■ **Task description**: In all the entries, swap each "ProgressiveMetadata" for "IncrementalMetadata" and write out the text again with nothing else changed. Leave the pictures out.

■ **Exercise material**:
+---+

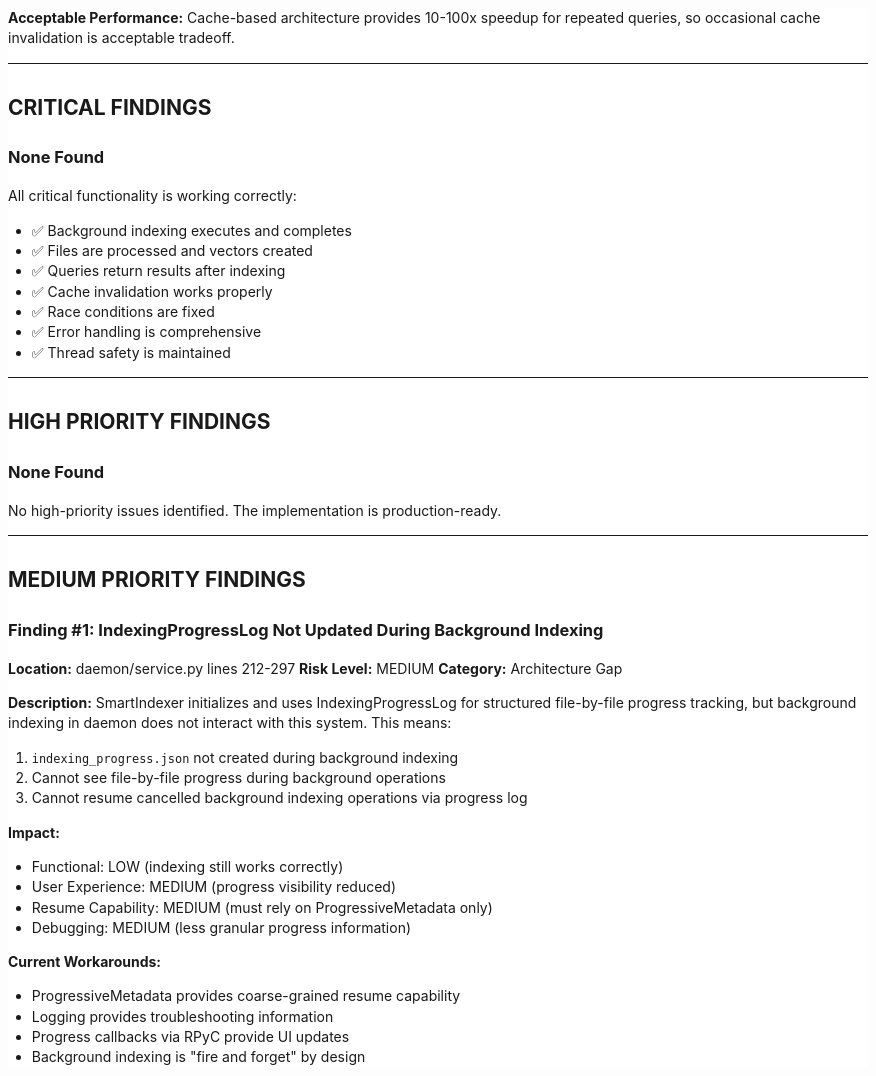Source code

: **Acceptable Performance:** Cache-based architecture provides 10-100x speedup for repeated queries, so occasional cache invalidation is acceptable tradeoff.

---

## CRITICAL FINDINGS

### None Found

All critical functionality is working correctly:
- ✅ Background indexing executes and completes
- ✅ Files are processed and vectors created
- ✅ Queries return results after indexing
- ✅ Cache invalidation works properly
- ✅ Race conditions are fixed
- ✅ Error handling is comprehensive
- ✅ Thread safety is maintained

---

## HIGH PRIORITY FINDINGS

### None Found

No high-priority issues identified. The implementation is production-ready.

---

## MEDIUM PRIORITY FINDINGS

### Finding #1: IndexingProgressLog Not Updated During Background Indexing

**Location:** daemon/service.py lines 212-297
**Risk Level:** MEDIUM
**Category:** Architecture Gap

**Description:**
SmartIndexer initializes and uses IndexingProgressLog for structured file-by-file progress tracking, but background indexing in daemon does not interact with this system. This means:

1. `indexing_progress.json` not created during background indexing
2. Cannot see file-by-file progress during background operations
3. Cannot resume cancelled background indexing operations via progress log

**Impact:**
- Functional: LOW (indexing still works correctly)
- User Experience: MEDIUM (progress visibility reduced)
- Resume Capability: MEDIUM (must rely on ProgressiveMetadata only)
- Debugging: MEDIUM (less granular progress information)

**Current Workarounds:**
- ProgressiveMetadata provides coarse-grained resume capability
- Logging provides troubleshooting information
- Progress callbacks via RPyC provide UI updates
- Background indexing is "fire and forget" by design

+---+

■ **Answer box**:
Source code

: **Acceptable Performance:** Cache-based architecture provides 10-100x speedup for repeated queries, so occasional cache invalidation is acceptable tradeoff.

---

## CRITICAL FINDINGS

### None Found

All critical functionality is working correctly:
- ✅ Background indexing executes and completes
- ✅ Files are processed and vectors created
- ✅ Queries return results after indexing
- ✅ Cache invalidation works properly
- ✅ Race conditions are fixed
- ✅ Error handling is comprehensive
- ✅ Thread safety is maintained

---

## HIGH PRIORITY FINDINGS

### None Found

No high-priority issues identified. The implementation is production-ready.

---

## MEDIUM PRIORITY FINDINGS

### Finding #1: IndexingProgressLog Not Updated During Background Indexing

**Location:** daemon/service.py lines 212-297
**Risk Level:** MEDIUM
**Category:** Architecture Gap

**Description:**
SmartIndexer initializes and uses IndexingProgressLog for structured file-by-file progress tracking, but background indexing in daemon does not interact with this system. This means:

1. `indexing_progress.json` not created during background indexing
2. Cannot see file-by-file progress during background operations
3. Cannot resume cancelled background indexing operations via progress log

**Impact:**
- Functional: LOW (indexing still works correctly)
- User Experience: MEDIUM (progress visibility reduced)
- Resume Capability: MEDIUM (must rely on IncrementalMetadata only)
- Debugging: MEDIUM (less granular progress information)

**Current Workarounds:**
- IncrementalMetadata provides coarse-grained resume capability
- Logging provides troubleshooting information
- Progress callbacks via RPyC provide UI updates
- Background indexing is "fire and forget" by design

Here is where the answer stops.